Butir Tugas A:
Tentukan apakah setiap pernyataan berikut sesuai dengan bacaan di bawah tentang kerja sama Dukcapil dengan perusahaan swasta. Jawab ya atau tidak untuk masing-masing, disertai kutipan persis dari bacaan yang menjadi penentunya: (i) Perjanjian kerja sama itu memberikan data penduduk kepada 13 perusahaan swasta. (ii) Keterangan tersebut disampaikan oleh Dirjen Dukcapil di Jakarta. (iii) Ada pihak yang mencurigai bahwa pemberian hak akses dapat menyebabkan kebocoran data kependudukan.

JAKARTA,KLIKPAPUA.COM – Kementerian Dalam Negeri (Kemendagri) menegaskan bahwa Perjanjian Kerja Sama (PKS) antara Direktorat Jenderal (Ditjen) Kependudukan dan Pencatatan Sipil (Dukcapil) Kemendagri dengan 13 Perusahaan Swasta hanya sebatas memberikan akses untuk verifikasi data kependudukan, bukan memberikan data penduduk. Hal itu disampaikan oleh Direktur Jenderal (Dirjen) Dukcapil Zudan Arif Fakrulloh, di Jakarta pada Senin (15/6/2020).
“Ada beberapa pihak mencurigai bahwa pemberian hak akses pemanfaatan data kependudukan ini dapat menyebabkan kebocoran data kependudukan dan mempertanyakan logika yang mendasari pemberian hak akses pemanfaatan data kependudukan oleh Kemendagri,” kata Zudan.

Data Tersedia:
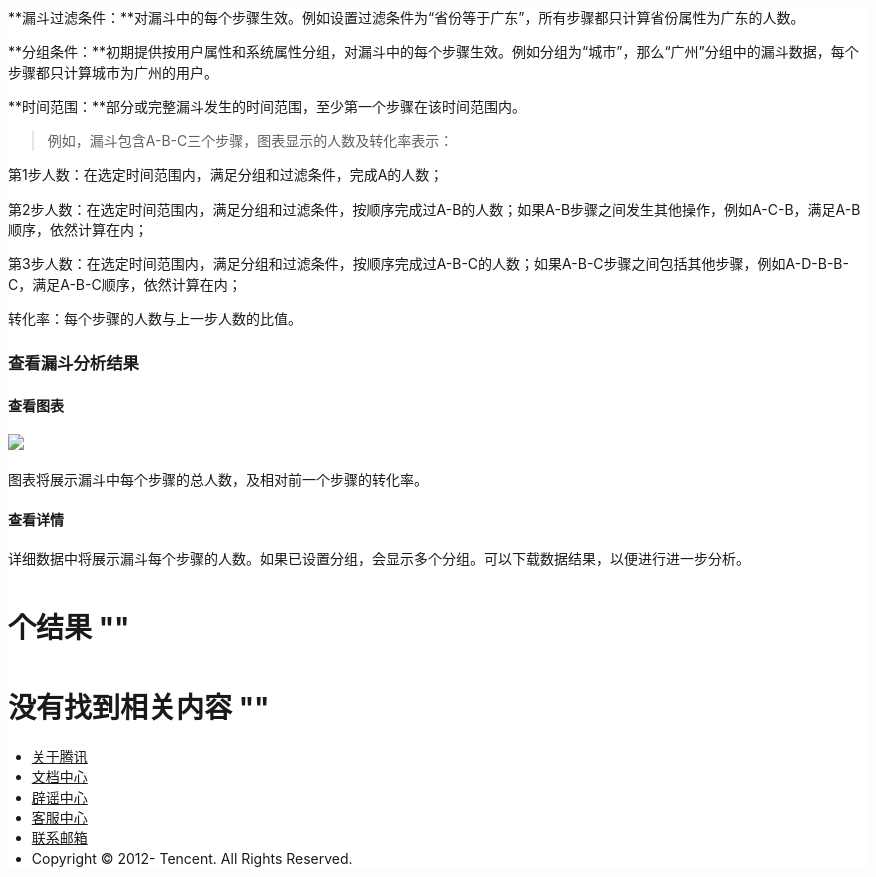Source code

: **漏斗过滤条件：**对漏斗中的每个步骤生效。例如设置过滤条件为“省份等于广东”，所有步骤都只计算省份属性为广东的人数。

**分组条件：**初期提供按用户属性和系统属性分组，对漏斗中的每个步骤生效。例如分组为“城市”，那么“广州”分组中的漏斗数据，每个步骤都只计算城市为广州的用户。

**时间范围：**部分或完整漏斗发生的时间范围，至少第一个步骤在该时间范围内。

> 例如，漏斗包含A-B-C三个步骤，图表显示的人数及转化率表示：

第1步人数：在选定时间范围内，满足分组和过滤条件，完成A的人数；

第2步人数：在选定时间范围内，满足分组和过滤条件，按顺序完成过A-B的人数；如果A-B步骤之间发生其他操作，例如A-C-B，满足A-B顺序，依然计算在内；

第3步人数：在选定时间范围内，满足分组和过滤条件，按顺序完成过A-B-C的人数；如果A-B-C步骤之间包括其他步骤，例如A-D-B-B-C，满足A-B-C顺序，依然计算在内；

转化率：每个步骤的人数与上一步人数的比值。

### 查看漏斗分析结果

#### 查看图表

![](https://mp.weixin.qq.com/debug/wxadoc/analysis/image/weanalytics/5_68.png)

图表将展示漏斗中每个步骤的总人数，及相对前一个步骤的转化率。

#### 查看详情

详细数据中将展示漏斗每个步骤的人数。如果已设置分组，会显示多个分组。可以下载数据结果，以便进行进一步分析。

</section>

</div>

<div class="search-results">

<div class="has-results">

# <span class="search-results-count"></span>个结果 "<span class="search-query"></span>"

</div>

<div class="no-results">

# 没有找到相关内容 "<span class="search-query"></span>"

</div>

</div>

</div>

</div>

</div>

<div class="foot" id="footer">

*   [关于腾讯](http://www.tencent.com/zh-cn/index.shtml)
*   [文档中心](https://mp.weixin.qq.com/debug/wxadoc/introduction/index.html?t=1484641676&)
*   [辟谣中心](https://mp.weixin.qq.com/cgi-bin/opshowpage?action=dispelinfo&lang=zh_CN&begin=1&count=9)
*   [客服中心](http://kf.qq.com/faq/120911VrYVrA1509086vyumm.html)
*   [联系邮箱](mailto:weixinmp@qq.com)
*   Copyright © 2012-<span id="s_copyright_year"></span> Tencent. All Rights Reserved.

</div>

</div>

[](../regular/#终端及机型分布)[](./#快速入门)</div>

</div>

Butir Tugas B:
Ambil setiap baris catatan di atas yang memuat string "wxadoc". Perbedaan huruf besar dan kecil diperhitungkan.

Jawaban A:
(i) Tidak: "hanya sebatas memberikan akses untuk verifikasi data kependudukan, bukan memberikan data penduduk"
(ii) Ya: "Hal itu disampaikan oleh Direktur Jenderal (Dirjen) Dukcapil Zudan Arif Fakrulloh, di Jakarta pada Senin (15/6/2020)."
(iii) Ya: "Ada beberapa pihak mencurigai bahwa pemberian hak akses pemanfaatan data kependudukan ini dapat menyebabkan kebocoran data kependudukan"

Jawaban B:
![](https://mp.weixin.qq.com/debug/wxadoc/analysis/image/weanalytics/5_68.png)
*   [文档中心](https://mp.weixin.qq.com/debug/wxadoc/introduction/index.html?t=1484641676&)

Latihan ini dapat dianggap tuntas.